▸ **Teks Bacaan**:

Tapi untungnya di lokasi yang lebih dekat dengan rumah sekarang sudah ada Agen BRILink. Jadinya nggak perlu kucing-kucingan sama tukang parkir kalau butuh ambil uang.
Peran Agen BRILink di Daerah
Agen-agen BRILink ini memang bukan agen rahasia seperti FBI. CIA atau M16 tetapi keberadaannya sangat dibutuhkan karena banyak berperan dalam aktivitas keseharian, antara lain:
1. Membantu tugas kantor cabang
Berbagai transaksi bisa dilakukan di agen BRILink termasuk mengambil uang dan membayar berbagai tagihan. Karena lokasinya tersebar hingga di perumahan, dusun dan sekitarnya, maka agen BRILink sangat dibutuhkan oleh masyarakat. Apalagi jam operasional kantor cabang bank biasanya lebih pendek dibandingkan jam operasional agen BRILink, jadi nggak perlu pusing kalau butuh tarik uang tunai sewaktu-waktu.
2. Mengoptimalkan perputaran uang hingga di pelosok desa
Pengalaman tak terlupa yang terbantu dengan kehadiran agen BRILink adalah saat anak sulung saya yang sedang mondhok di pesantren di pelosok Banyuwangi sedang butuh uang mendadak. Lazimnya kami para walisantri akan bertukar informasi siapa yang sedang berkunjung sehingga bisa titip uang melalui transfer untuk diserahkan ke anaknya masing-masing. Ndilalah saat itu walisantri yang kami titipi uang berkata "Maaf Pak, saya hanya bawa uang terbatas jumlahnya, ini sudah banyak yang titip. Kalau harus ambil ke ATM lumayan jauh nih ojeknya, saya juga harus mengejar waktu agar nanti balik Surabaya tidak ketinggalan kereta" Wah suami saya sempat puyeng, bagaimana bisa segera memberikan uang kiriman untuk si sulung. Tapi Bapak walisantri yang baik tadi melanjutkan pembicaraan di telepon "Ada agen BRILink sih di dekat sini Pak, tetapi ya ada charge layanan administrasi seperti biasa" kata beliau Wah tentu tidak masalah, hanya tinggal melebihkan nominal transfer untuk mengganti biaya layanan mengambil uang di agen BRIlink masalah terpecahkan tanpa merasakan pusing kepala.

▸ **Cuplikan Data**:
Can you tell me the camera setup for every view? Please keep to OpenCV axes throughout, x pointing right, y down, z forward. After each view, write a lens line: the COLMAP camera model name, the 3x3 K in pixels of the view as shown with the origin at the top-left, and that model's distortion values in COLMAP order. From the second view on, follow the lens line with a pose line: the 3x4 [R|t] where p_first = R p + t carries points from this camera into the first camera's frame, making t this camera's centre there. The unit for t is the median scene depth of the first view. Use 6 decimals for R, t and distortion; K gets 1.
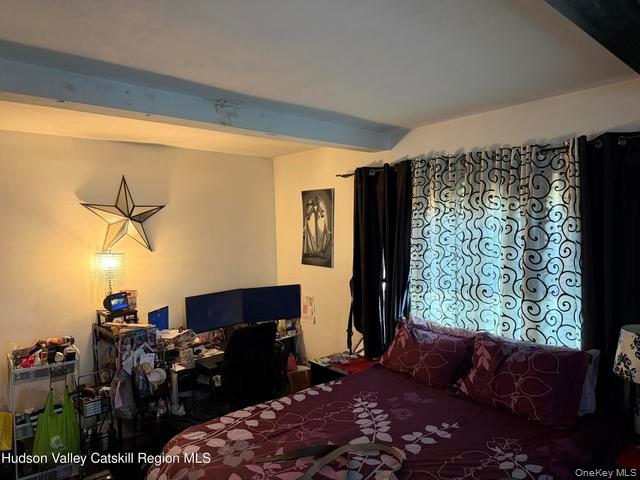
lens RADIAL K [[446.0, 0, 320.0], [0, 446.0, 240.0], [0, 0, 1]] dist [0.109021, -0.157201]
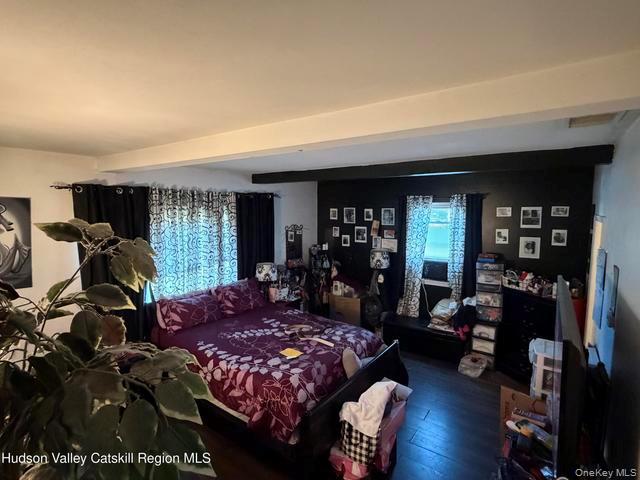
lens RADIAL K [[325.2, 0, 320.0], [0, 325.2, 240.0], [0, 0, 1]] dist [0.000393, 0.000147]
pose [[-0.218152, -0.080547, 0.972585, -0.985416], [0.034013, 0.995355, 0.090062, -0.094805], [-0.975322, 0.052727, -0.214399, 0.770459]]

▸ **Soal Latihan**:
**1.** Perbarui bagian teks tentang Agen BRILink mulai dari "Tapi untungnya di" sampai "uang tunai sewaktu-waktu.", lalu ganti "kantor cabang" dengan "kantor bank".
**2.** Ringkas teks tentang Agen BRILink dalam dua kalimat.

▸ **Jawaban per Soal**:
**1.**
Tapi untungnya di lokasi yang lebih dekat dengan rumah sekarang sudah ada Agen BRILink. Jadinya nggak perlu kucing-kucingan sama tukang parkir kalau butuh ambil uang.
Peran Agen BRILink di Daerah
Agen-agen BRILink ini memang bukan agen rahasia seperti FBI. CIA atau M16 tetapi keberadaannya sangat dibutuhkan karena banyak berperan dalam aktivitas keseharian, antara lain:
1. Membantu tugas kantor bank
Berbagai transaksi bisa dilakukan di agen BRILink termasuk mengambil uang dan membayar berbagai tagihan. Karena lokasinya tersebar hingga di perumahan, dusun dan sekitarnya, maka agen BRILink sangat dibutuhkan oleh masyarakat. Apalagi jam operasional kantor bank bank biasanya lebih pendek dibandingkan jam operasional agen BRILink, jadi nggak perlu pusing kalau butuh tarik uang tunai sewaktu-waktu.

**2.** Agen BRILink kini tersebar hingga ke perumahan dan dusun, dan perannya adalah membantu tugas kantor cabang dengan melayani penarikan uang serta pembayaran tagihan dalam jam operasional yang lebih panjang. Penulis menceritakan saat anak sulungnya yang mondok di pesantren di pelosok Banyuwangi butuh uang mendadak, dan masalah itu teratasi lewat agen BRILink dengan melebihkan nominal transfer untuk menutup biaya layanan.